A portion of the Opera House’s sagging roof collapsed on Sept. 21, 2007, severing a sprinkler pipe and flooding the building. Engineers discovered rotted roof braces, among other structural damage that compromised the stability of the building. Two engineering studies have deemed the structure to be unsafe to the public and neighboring property.

Attempts to work out a solution to stabilize the 1894 downtown centerpiece have been unsuccessful, as have been attempts to buy it from Mazzaglia, resulting in the eminent domain proceeding. Mazzaglia bought it in 2003 for $225,000 after it was placed on the state’s Most Endangered Historic Properties list by Maine Preservation of Portland. He was offered $200,000 for it last year by Damon and turned it down.

“No one should derive any particular message from this. It’s mandated by the law,” Holt said of the mediation session. “If there is an agreement to be made we will try to reach it,” he said, stressing the town will offer no more than it already has.

“We have a cap. We only have so much money,” Selectman Russ Newcomb said.

“If the mediation doesn’t work we will go forward to the judge,” Holt said.

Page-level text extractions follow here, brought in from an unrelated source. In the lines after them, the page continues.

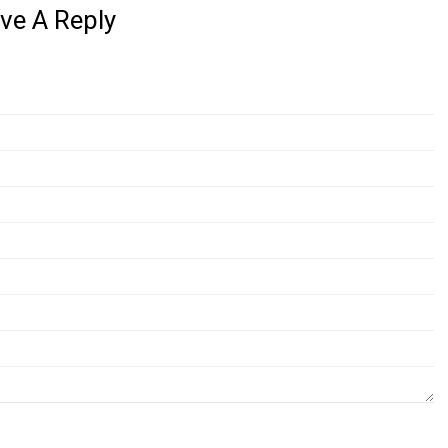
ve A Reply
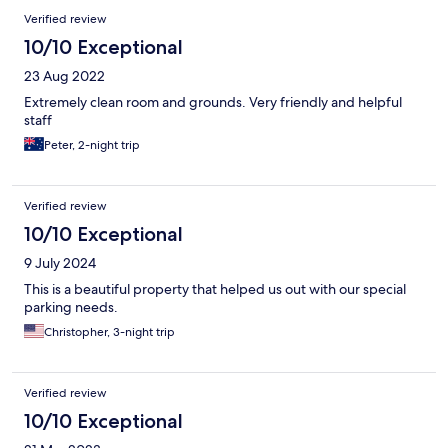
Verified review
10/10 Exceptional
23 Aug 2022
Extremely clean room and grounds. Very friendly and helpful
staff
Peter, 2-night trip
Verified review
10/10 Exceptional
9 July 2024
This is a beautiful property that helped us out with our special
parking needs.
Christopher, 3-night trip
Verified review
10/10 Exceptional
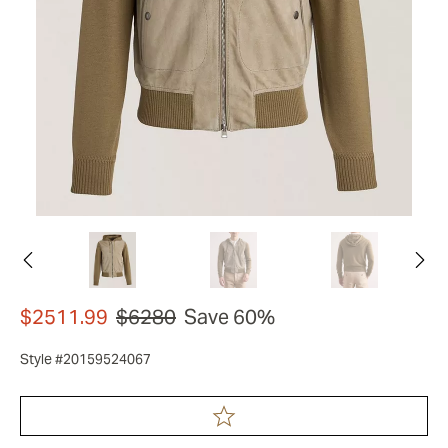
$2511.99
$6280
Save 60%
Style #20159524067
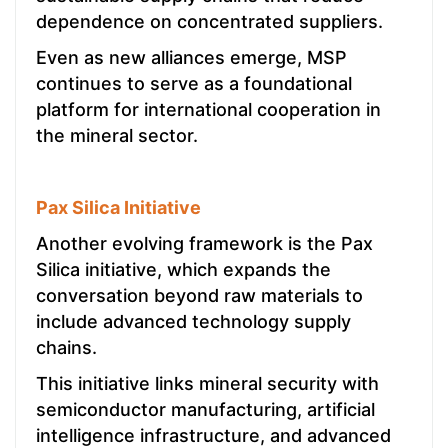
dependence on concentrated suppliers.
Even as new alliances emerge, MSP
continues to serve as a foundational
platform for international cooperation in
the mineral sector.
Pax Silica Initiative
Another evolving framework is the Pax
Silica initiative, which expands the
conversation beyond raw materials to
include advanced technology supply
chains.
This initiative links mineral security with
semiconductor manufacturing, artificial
intelligence infrastructure, and advanced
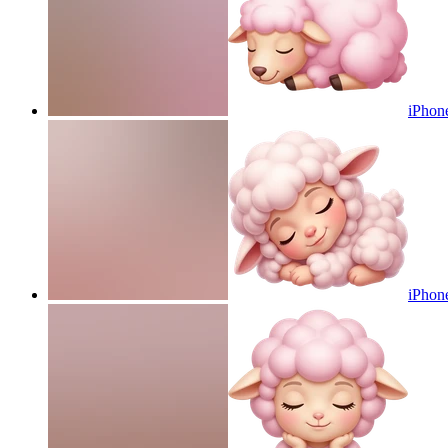
iPhone
iPhone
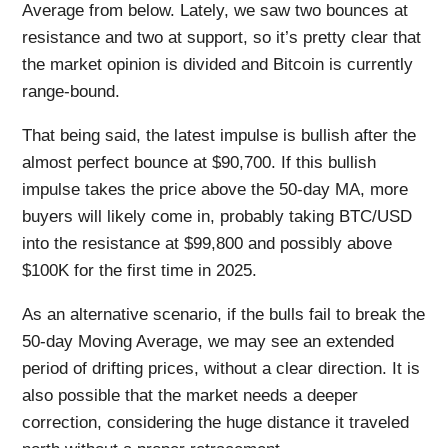
Average from below. Lately, we saw two bounces at
resistance and two at support, so it’s pretty clear that
the market opinion is divided and Bitcoin is currently
range-bound.
That being said, the latest impulse is bullish after the
almost perfect bounce at $90,700. If this bullish
impulse takes the price above the 50-day MA, more
buyers will likely come in, probably taking BTC/USD
into the resistance at $99,800 and possibly above
$100K for the first time in 2025.
As an alternative scenario, if the bulls fail to break the
50-day Moving Average, we may see an extended
period of drifting prices, without a clear direction. It is
also possible that the market needs a deeper
correction, considering the huge distance it traveled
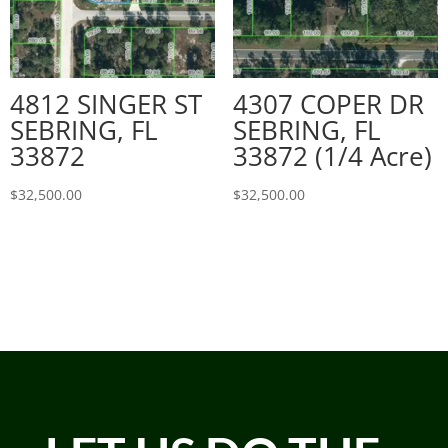
4812 SINGER ST
4307 COPER DR
SEBRING, FL
SEBRING, FL
33872
33872 (1/4 Acre)
$
32,500.00
$
32,500.00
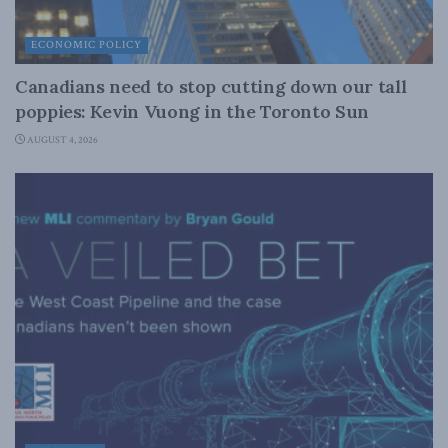
ECONOMIC POLICY
Canadians need to stop cutting down our tall
poppies: Kevin Vuong in the Toronto Sun
AUGUST 4, 2026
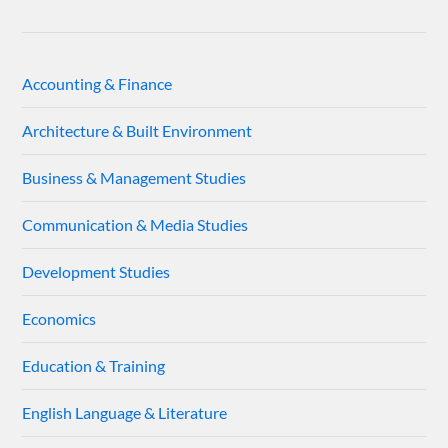
Accounting & Finance
Architecture & Built Environment
Business & Management Studies
Communication & Media Studies
Development Studies
Economics
Education & Training
English Language & Literature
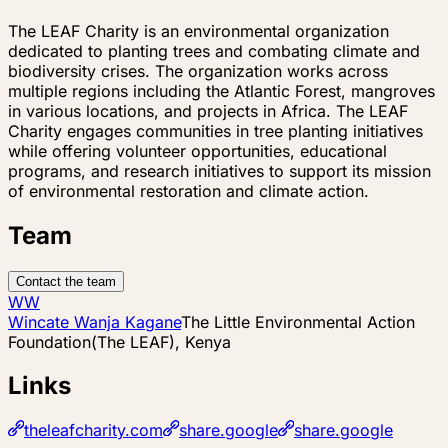
The LEAF Charity is an environmental organization
dedicated to planting trees and combating climate and
biodiversity crises. The organization works across
multiple regions including the Atlantic Forest, mangroves
in various locations, and projects in Africa. The LEAF
Charity engages communities in tree planting initiatives
while offering volunteer opportunities, educational
programs, and research initiatives to support its mission
of environmental restoration and climate action.
Team
Contact the team
WW
Wincate Wanja Kagane
The Little Environmental Action
Foundation(The LEAF), Kenya
Links
theleafcharity.com
share.google
share.google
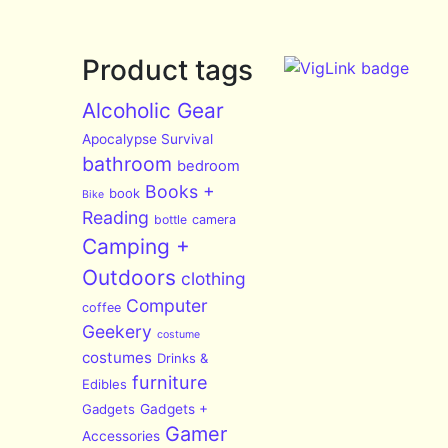
Product tags
Alcoholic Gear
Apocalypse Survival
bathroom
bedroom
Books +
book
Bike
Reading
bottle
camera
Camping +
Outdoors
clothing
Computer
coffee
Geekery
costume
costumes
Drinks &
furniture
Edibles
Gadgets
Gadgets +
Gamer
Accessories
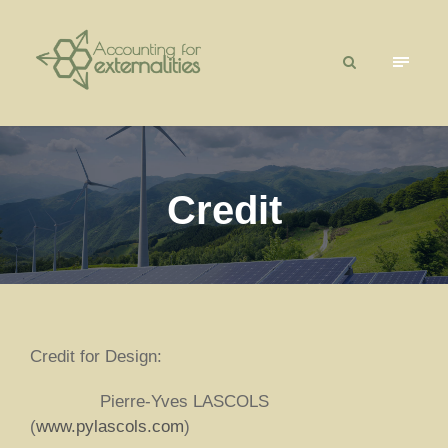
Credit
Credit for Design:
Pierre-Yves LASCOLS
(
www.pylascols.com
)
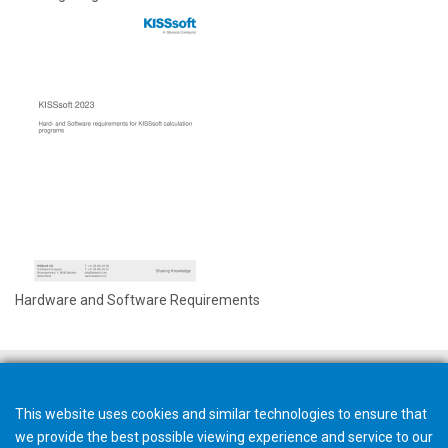
Hardware and Software Requirements
This website uses cookies and similar technologies to ensure that
we provide the best possible viewing experience and service to our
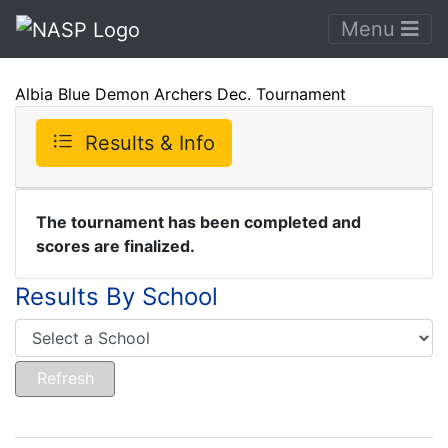
Menu
Albia Blue Demon Archers Dec. Tournament
Results & Info
The tournament has been completed and
scores are finalized.
Results By School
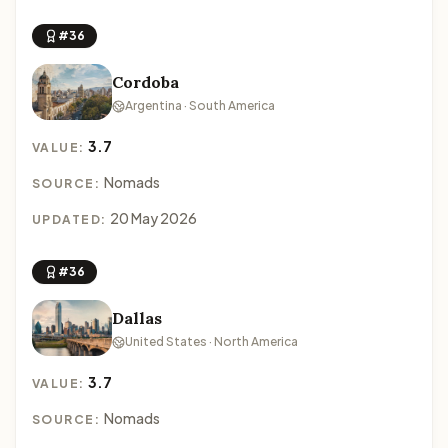
#36
Cordoba
Argentina · South America
3.7
VALUE:
Nomads
SOURCE:
20 May 2026
UPDATED:
#36
Dallas
United States · North America
3.7
VALUE:
Nomads
SOURCE:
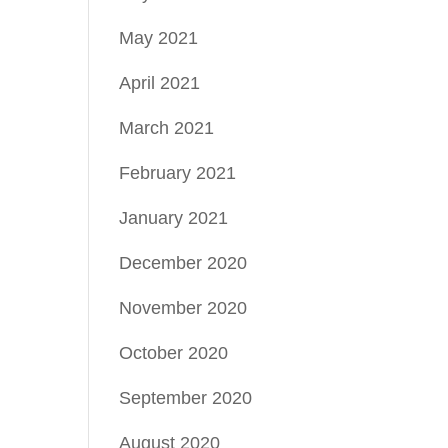
May 2021
April 2021
March 2021
February 2021
January 2021
December 2020
November 2020
October 2020
September 2020
August 2020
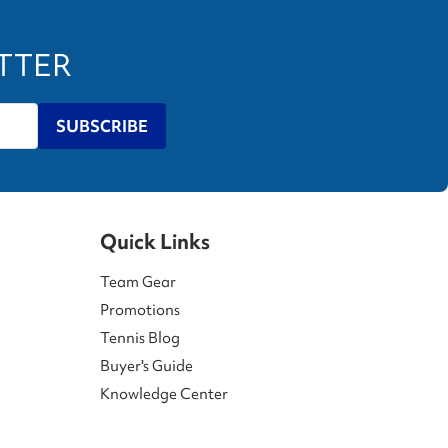
ETTER
SUBSCRIBE
Quick Links
Team Gear
Promotions
Tennis Blog
Buyer's Guide
Knowledge Center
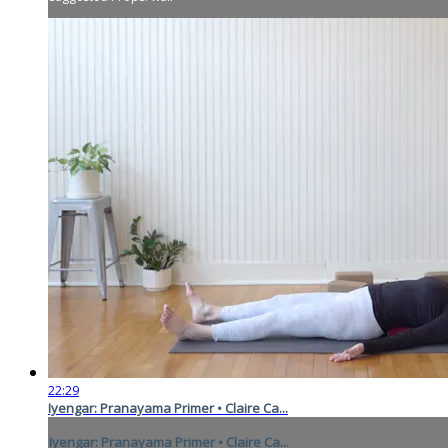
22:29
Iyengar: Pranayama Primer • Claire Ca...
Iyengar: Pranayama Primer • Claire Ca...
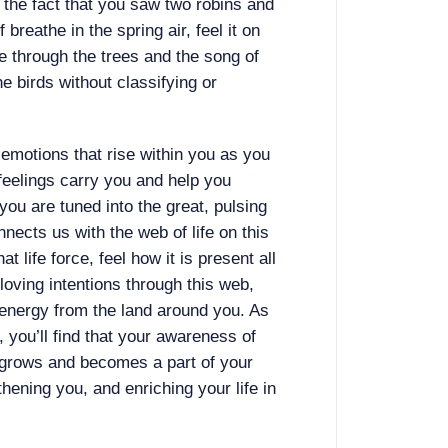
 the fact that you saw two robins and
 breathe in the spring air, feel it on
ze through the trees and the song of
he birds without classifying or
 emotions that rise within you as you
feelings carry you and help you
ou are tuned into the great, pulsing
onnects us with the web of life on this
at life force, feel how it is present all
loving intentions through this web,
 energy from the land around you. As
, you’ll find that your awareness of
 grows and becomes a part of your
hening you, and enriching your life in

The Opera House was built by the Norway Building Association, then owned by the town from 1920 to the mid-1970s, and then by a succession of private owners for the past 30 years or so. The ballroom and balcony on the upper floors played host to the community life of Norway, including concerts, balls, traveling minstrel shows, theater performances, National Guard musters, town meetings and high school graduation ceremonies. The top stories have been unused since a movie theater closed in the 1970s, and the five ground-floor storefronts have had occupants off and on over the years.